Pourquoi c’est important pour le marché
Selon la feuille de route, le Comité national palestinien, soutenu par une Force internationale de stabilisation, superviserait l'inventaire et le stockage des armes lourdes, des sites de production militaire, des dépôts d'armes et des tunnels. Le plan lie le désarmement au respect par Israël des engagements pris lors du cessez-le-feu d'octobre et au retrait progressif d'Israël. Aucune arme ne serait transférée à Israël ou à des parties non palestiniennes, et un calendrier de mise en œuvre serait préparé dans les 14 jours.
Israël reste profondément sceptique. Le ministre de la Sécurité nationale Itamar Ben-Gvir a déclaré que le plan n'était « pas acceptable », et les responsables israéliens insistent sur le fait que les troupes ne se retireront pas de la Ligne jaune avant que le Hamas ne désarme. Israël a déplacé ses barrières de la Ligne jaune vers l'ouest, contrôlant plus de 60 % de la bande, ce qui complique tout retrait complet.
Le Hamas déclare que l'abandon des armes lourdes est conditionné à la fin par Israël de « toutes les formes d'agression » et au retrait de ses forces. Le plan aborde également les dizaines de milliers de fonctionnaires de Gaza employés par le Hamas, promettant que leurs droits seront traités de manière légale, équitable et digne. Le Hamas a dissous son gouvernement plus tôt ce mois-ci et a accepté de remettre le pouvoir à un Comité national technocratique soutenu par la force internationale.
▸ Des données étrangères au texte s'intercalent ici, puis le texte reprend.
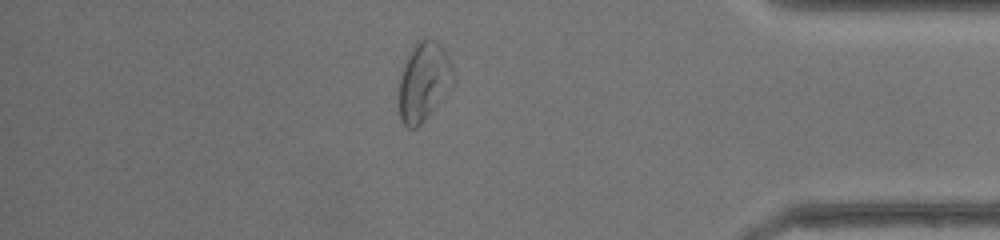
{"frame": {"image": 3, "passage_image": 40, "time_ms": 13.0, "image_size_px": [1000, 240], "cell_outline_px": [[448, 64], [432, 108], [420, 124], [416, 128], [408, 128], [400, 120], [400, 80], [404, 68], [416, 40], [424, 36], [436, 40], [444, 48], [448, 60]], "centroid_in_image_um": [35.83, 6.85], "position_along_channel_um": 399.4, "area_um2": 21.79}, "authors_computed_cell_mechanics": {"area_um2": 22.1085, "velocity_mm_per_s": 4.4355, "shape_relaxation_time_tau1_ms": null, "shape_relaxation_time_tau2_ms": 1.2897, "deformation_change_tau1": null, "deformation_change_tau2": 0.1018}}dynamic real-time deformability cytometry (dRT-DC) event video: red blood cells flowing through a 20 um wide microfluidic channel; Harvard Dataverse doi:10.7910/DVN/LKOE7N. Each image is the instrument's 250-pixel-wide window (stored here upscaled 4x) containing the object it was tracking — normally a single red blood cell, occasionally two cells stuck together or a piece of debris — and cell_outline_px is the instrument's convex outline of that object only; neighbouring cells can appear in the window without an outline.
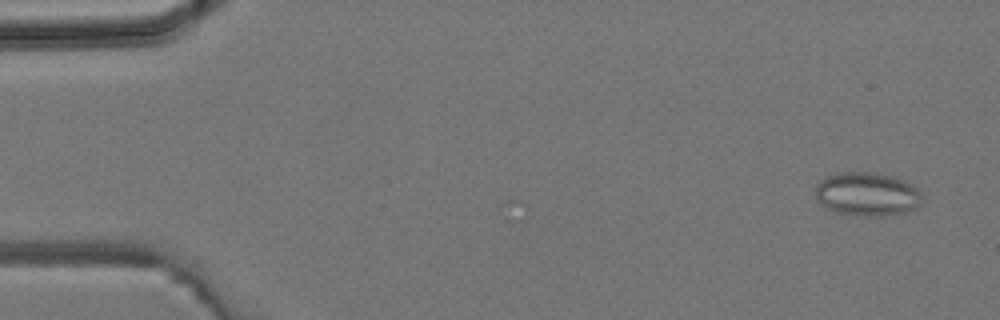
{"species": "common noctule bat (a hibernating species)", "species_latin": "Nyctalus noctula", "temperature_condition": "room temperature", "stored_images_in_passage": 5, "camera_frame_rate_fps": 3000, "um_per_image_px": 0.085, "animal": {"sex": "male", "body_mass_g": 19.2, "forearm_length_mm": 51.8}, "frame": {"image": 1, "passage_image": 1, "time_ms": 0.0, "image_size_px": [1000, 320], "cell_outline_px": [[924, 200], [916, 208], [904, 212], [880, 216], [864, 216], [840, 212], [828, 208], [820, 204], [816, 200], [816, 184], [820, 180], [828, 176], [840, 172], [872, 172], [892, 176], [912, 184], [920, 192]], "centroid_in_image_um": [73.71, 16.49], "position_along_channel_um": 11.3, "area_um2": 27.05}}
Ce que les traders doivent surveiller
Les médiateurs régionaux, poussés par Washington, ont fait pression sur le Hamas pour qu'il montre des progrès. Le nouveau dirigeant Khalil al-Hayya, soutenu par la branche armée, a rationalisé la prise de décision. Mais à Gaza, l'annonce a rencontré peu d'enthousiasme, de nombreux Palestiniens étant sceptiques après des années de cessez-le-feu infructueux. L'armée israélienne a confirmé une frappe sur Gaza quelques heures après que Trump a annoncé l'accord, soulignant l'environnement fragile autour de la feuille de route proposée.